The U.S. Court of Appeals for the Second Circuit wants New York’s highest court to answer whether the language a business uses to describe its handling of credit card fees comports with state law.

The remanded question ordered by the panel of Circuit Judges Richard Wesley, Debra Ann Livingston and Susan Carney Wednesday is the latest chapter in a suit brought by small businesses challenging General Business Law Sec. 518 on First Amendment grounds. The law is intended to protect consumers against unseen costs associated with using credit cards.

Yet the reality of the law, according to the original plaintiffs, is one that revolves around the language businesses use to advertise different prices for cash and credit card purchases. The law makes it a crime to “impose a surcharge” on a credit card user. When the Second Circuit first reviewed the dispute, it initially rejected the plaintiffs’ arguments on First Amendment grounds, finding the statute regulated conduct, not speech.

The U.S. Supreme Court disagreed and in March vacated and remanded the case back to the appellate court for reconsideration on First Amendment grounds. The appellate court was tasked with examining two key commercial speech tests for Sec. 518’s constitutionality. The first comes from the Supreme Court’s 1980 ruling in Central Hudson Gas & Electric Corp. v. Public Service Commission of New York, which dealt with what constitutes the valid regulation of commercial speech. The second under the 1985 decision in Zauderer v. Office of Disciplinary Counsel of Supreme Court of Ohio that deals with what the government is allowed to require in terms of disclosure.

The former provides for a more-exacting standard than the latter. But either way, the panel found it can’t reach a decision without getting more clarity from the state’s top court.

“[B]ecause the question whether to apply Central Hudson’s test or Zauderer’s turns in part on a functional analysis of Section 518, the First Amendment inquiry in this case properly begins by accounting for the way the statute operates in practice,” the panel wrote.

The panel said it expected Zauderer to hold, if the statute is interpreted functionally to force disclosure of the credit-card price but provides the merchant the freedom to convey this information in a way of the merchant’s choosing—like showing the cost difference between cash or credit.
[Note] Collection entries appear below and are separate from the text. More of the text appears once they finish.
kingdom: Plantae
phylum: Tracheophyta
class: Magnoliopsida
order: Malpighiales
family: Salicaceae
However, “if the statutory prohibition sweeps much more broadly, then Central Hudson might apply.”

“At the very least, without some clarification of Section 518’s scope from the Court of Appeals, and in the absence of some other way to identify the actual scope of Section 518’s rule, it is not clear that we can even decide the basic question of which standard of review—Central Hudson or Zauderer—properly applies,” the panel said.

So far there has been “a dearth of case law” dealing with Sec. 518, the panel noted. Absent Court of Appeals or any real weighing-in by the state court system, the panel said it was unable to make any predictions, and since the Supreme Court has warned against vacating state law without the state’s top jurists weighing in, the Court of Appeals is required to weigh in.

The suit is Expressions Hair Design v. Schneiderman 13-4533. Gupta Wessler name attorney Deepak Gupta and his firm represent the Expressions plaintiffs. He could not be reached for comment.

Senior Assistant Solicitor General Judith Vale handled the appellate case on behalf of New York state. A spokeswoman for Attorney General Eric Schneiderman’s office could not be reached for comment.